Moreover, if you happen to be a Kent commuter on a South East Trains service, you are already travelling on a state run railway. The government agency responsible for franchising, the Strategic Rail Authority, booted off the operator, Connex, last year and is now in direct control of the operations. And the service is performing well. Last week, the SRA announced that SET had reduced the number of late trains by 2 per cent, while the performance of several other commuter operators had deteriorated. The only difference is that a whole lot of fat cats are not grabbing part of your fare.

Yet, the government is so intent on keeping a quasi-privatised railway that it has already launched a competition to find a private operator to run the Kent commuter services, even though this may well involved extra expense given the performance of other private companies. Virgin, for example, has recently been given an extra £400m to run its services over the past two years over the amount originally agreed, because track improvements had not been delivered.

Alistair Darling, the Transport Secretary, had the opportunity to sort out this mess when he launched his rail review in January. But he ducked out of it, too concerned about the short term upheaval that might have been caused. Instead the report published in July proposed the abolition of the Strategic Rail Authority whose powers and duties, remarkably, will now be handed by civil servants.

That is the wrong kind of renationalisation. Civil servants cannot run the railway and they certainly never did during the days of British Rail.

What people really want is a coherent organisation and a structure they understand. Every time ministers tinker about with the railways, they emphasise that ‘it is not a renationalisation of the railways’ but they never manage to say why not. British Rail certainly had its faults. It was unwieldy and sometimes remote from its customers, often concentrating too much on the needs of its staff and its engineers.

But BR worked reasonably efficiently and delivered a lot of innovation at a reasonable price. For example, InterCity was a popular brand that stimulated a renaissance of train travel in the late 1980s. New trains and improved track were introduced efficiently because the British Railways Board always knew it risked the wrath of ministers if it overspent. A team of highly experienced managers worked together for the good of the railway.

The key issue is the fact that today the services are run by a series of 25 train operators, sometimes competing on particular routes, and the infrastructure is in the hands of a different organisation. All the best railways in the world such as the Swiss and the Japanese are run by a single company, whether private or public, which is integrated.
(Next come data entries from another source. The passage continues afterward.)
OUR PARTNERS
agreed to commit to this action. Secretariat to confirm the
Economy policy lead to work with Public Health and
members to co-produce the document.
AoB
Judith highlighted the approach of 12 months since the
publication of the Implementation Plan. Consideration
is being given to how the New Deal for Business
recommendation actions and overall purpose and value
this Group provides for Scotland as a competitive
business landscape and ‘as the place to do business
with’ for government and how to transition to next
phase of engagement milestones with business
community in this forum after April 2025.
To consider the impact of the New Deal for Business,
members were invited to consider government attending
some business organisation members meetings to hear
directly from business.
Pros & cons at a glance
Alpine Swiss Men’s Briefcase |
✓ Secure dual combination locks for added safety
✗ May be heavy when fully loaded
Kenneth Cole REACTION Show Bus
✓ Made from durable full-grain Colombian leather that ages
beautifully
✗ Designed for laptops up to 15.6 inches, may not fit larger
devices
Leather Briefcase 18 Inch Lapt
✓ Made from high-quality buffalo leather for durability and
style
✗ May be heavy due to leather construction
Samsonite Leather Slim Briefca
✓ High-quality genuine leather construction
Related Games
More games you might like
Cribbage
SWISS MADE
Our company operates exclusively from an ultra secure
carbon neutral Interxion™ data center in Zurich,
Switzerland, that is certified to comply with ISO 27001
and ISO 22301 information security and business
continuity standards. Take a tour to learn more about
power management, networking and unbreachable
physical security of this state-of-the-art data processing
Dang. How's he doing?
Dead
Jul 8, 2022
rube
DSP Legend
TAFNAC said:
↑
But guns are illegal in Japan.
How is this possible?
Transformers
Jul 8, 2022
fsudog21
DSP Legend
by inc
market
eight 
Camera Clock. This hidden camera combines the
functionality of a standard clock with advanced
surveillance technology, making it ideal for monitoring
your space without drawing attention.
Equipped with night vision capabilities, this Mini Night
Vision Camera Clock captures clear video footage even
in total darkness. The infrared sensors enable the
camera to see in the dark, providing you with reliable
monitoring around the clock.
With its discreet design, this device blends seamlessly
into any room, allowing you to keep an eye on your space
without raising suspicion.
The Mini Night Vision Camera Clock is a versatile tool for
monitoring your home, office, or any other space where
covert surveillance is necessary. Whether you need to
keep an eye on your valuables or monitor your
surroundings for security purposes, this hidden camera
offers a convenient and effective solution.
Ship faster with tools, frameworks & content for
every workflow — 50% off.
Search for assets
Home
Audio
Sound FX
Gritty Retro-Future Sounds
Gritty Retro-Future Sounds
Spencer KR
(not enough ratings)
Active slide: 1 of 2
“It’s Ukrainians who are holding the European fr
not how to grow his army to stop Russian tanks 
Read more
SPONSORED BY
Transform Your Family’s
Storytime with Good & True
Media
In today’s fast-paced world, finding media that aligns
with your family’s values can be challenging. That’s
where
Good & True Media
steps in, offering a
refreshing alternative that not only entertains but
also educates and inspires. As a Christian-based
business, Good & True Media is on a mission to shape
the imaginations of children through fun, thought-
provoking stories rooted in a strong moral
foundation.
People would like to see that sense of responsibility and ownership return among today’s railway managers. In effect, what people are saying is not so much a renationalisation, since that has happened covertly already, but the re-creation of a railway that is one organisation and run by people pulling together. It is remarkable that a Labour government elected on a platform of seeking a ‘publicly accountable publicly owned railway’, to quote Tony Blair, has failed to deliver on that promise which, ironically, would not just be popular in its heartlands but among many Tory voters in the commuter belt, too.